Conditions E and F are used to analyze how the selection of terminator parameters \(\phi \) and \(\gamma \) affect the effect of stagnation. The state response curves are shown in Fig. 4.6. The solid line is for the simulation condition E and the dashed line is for the simulation condition F. As shown by the dashed lines, if \(\phi , \gamma < 1\), the state \(x_{2}\) is much smaller than \(x_{1}\) and \(x_{2}\) is almost a constant. This causes the slow convergence of \(x_{1}\) and the effect of stagnation occurs in the system. As shown by the solid lines, if \(\phi , \gamma < 1\), the effect of stagnation disappears and the system state converges to the equilibrium point in finite time, which is consistent with the analysis results in Sect. 4.4.3.
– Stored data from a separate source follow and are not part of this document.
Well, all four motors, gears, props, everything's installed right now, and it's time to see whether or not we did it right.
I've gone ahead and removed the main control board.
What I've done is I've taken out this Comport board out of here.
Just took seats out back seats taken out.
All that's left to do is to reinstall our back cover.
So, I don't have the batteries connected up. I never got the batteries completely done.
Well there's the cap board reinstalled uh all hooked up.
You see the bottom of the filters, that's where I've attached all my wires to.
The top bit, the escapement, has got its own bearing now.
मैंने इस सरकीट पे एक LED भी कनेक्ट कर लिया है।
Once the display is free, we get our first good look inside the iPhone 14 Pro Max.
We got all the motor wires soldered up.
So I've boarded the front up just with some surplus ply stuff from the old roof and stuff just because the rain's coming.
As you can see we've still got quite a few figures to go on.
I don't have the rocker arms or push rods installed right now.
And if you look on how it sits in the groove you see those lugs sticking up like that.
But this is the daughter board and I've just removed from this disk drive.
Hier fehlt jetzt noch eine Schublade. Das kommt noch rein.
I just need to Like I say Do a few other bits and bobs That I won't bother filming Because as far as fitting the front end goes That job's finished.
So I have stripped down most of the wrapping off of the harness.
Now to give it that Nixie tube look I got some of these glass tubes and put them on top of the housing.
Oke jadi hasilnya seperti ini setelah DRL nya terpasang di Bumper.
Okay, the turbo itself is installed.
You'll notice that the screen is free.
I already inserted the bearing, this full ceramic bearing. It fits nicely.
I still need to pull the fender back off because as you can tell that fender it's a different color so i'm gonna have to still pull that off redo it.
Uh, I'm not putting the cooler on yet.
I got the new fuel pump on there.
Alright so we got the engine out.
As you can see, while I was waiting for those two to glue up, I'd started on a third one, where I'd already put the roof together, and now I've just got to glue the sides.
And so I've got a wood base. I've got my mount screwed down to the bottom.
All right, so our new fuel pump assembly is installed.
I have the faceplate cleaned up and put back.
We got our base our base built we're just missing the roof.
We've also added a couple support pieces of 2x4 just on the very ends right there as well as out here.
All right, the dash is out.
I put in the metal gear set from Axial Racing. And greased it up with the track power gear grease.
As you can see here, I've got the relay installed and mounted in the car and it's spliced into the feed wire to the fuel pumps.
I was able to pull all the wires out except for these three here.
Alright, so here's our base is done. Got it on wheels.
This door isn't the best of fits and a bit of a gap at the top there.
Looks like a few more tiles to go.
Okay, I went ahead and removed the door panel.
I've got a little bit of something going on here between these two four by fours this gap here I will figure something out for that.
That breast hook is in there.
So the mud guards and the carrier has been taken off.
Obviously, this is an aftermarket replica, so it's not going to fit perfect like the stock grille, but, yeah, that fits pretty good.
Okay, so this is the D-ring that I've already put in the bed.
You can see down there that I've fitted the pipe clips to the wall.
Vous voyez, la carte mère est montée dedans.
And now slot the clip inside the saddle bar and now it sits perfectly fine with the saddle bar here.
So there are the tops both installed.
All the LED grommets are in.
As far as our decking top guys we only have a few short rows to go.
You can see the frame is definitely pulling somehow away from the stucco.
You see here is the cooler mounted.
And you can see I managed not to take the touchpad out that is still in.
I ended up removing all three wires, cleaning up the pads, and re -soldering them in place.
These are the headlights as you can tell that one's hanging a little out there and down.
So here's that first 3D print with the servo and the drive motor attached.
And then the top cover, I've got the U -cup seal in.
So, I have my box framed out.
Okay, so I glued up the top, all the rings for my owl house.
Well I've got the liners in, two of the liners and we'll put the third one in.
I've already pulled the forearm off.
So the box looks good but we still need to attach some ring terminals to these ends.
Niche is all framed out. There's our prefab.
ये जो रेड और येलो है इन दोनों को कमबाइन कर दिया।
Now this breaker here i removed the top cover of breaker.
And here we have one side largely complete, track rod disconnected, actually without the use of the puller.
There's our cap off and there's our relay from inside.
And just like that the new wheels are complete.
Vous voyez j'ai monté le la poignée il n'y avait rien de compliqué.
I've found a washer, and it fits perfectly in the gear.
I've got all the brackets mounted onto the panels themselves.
Conditions G, H, and I are used to demonstrate the steady-state convergence characteristics of the NFTSM method. The simulation results are shown in Figs. 4.7, 4.8, and 4.9. Simulation conditions G, H, and I correspond to dot lines, dashed lines, and solid lines. According to Figs. 4.7 and 4.8, we find that the steady-state errors of state \(x_{1}\) and \(x_{2 }\) decrease as the parameter \(\gamma \) increases. According to Fig. 4.9, the steady-state errors of the sliding mode s are less than 0.20, 0.053, and 0.018, respectively. Using Theorem 3, we can calculate the steady-state errors as 0.31, 0.064, and 0.021, which are quite close to the simulated error values. This implies that the estimation method presented in Theorem 3 works very well to estimate the steady-state errors of the closed-loop system.

Fig. 4.6
figure 6

State response in E and F

Fig. 4.7
figure 7

State \(x_{1}\) response in G, H, and I

Fig. 4.8
figure 8

State \(x_{2}\) response in G, H, and I

Fig. 4.9
figure 9

Sliding mode response in G, H, and I

Based on the above simulation results, we know that the NFTSM control proposed in this chapter has no singularity or chattering problems. By properly choosing parameters for the control system, we can guarantee the fast convergence of the closed-loop system, and provide good robustness to modeling errors and external disturbances.

4.6 Conclusions

To resolve the singularity and chattering problems associated with the existing TSM control method, this chapter proposed an NFTSM control method for the second-order nonlinear and uncertain system. The NFTSM control is nonsingular, time-continuous, and has faster convergence speed. The theoretical analysis and simulation experiments show that:

  1. (1)

    The proposed NFTF has finite-time convergence property, and has faster convergence speed than the NTF in the region far away from the equilibrium point. The terminal attractor with negative exponential coefficient guarantees the global existence of the sliding hyperplane, and enables the asymptotical convergence of system state to the sliding hyperplane from arbitrary starting point.

  2. (2)

    The designed NSTSM controller has no state negative exponents, thus completely eliminating the singularity phenomenon from the TSM control. Moreover, the NFTSM control is time continuous, thus eliminating the chattering phenomenon.

  3. (3)

    By properly choosing control parameters, the closed-loop system can avoid the effect of stagnation. If the modeling errors and external disturbances are bounded, then system state asymptotically converges to the neighborhood region of equilibrium point, still having good convergence speed and tracking performance.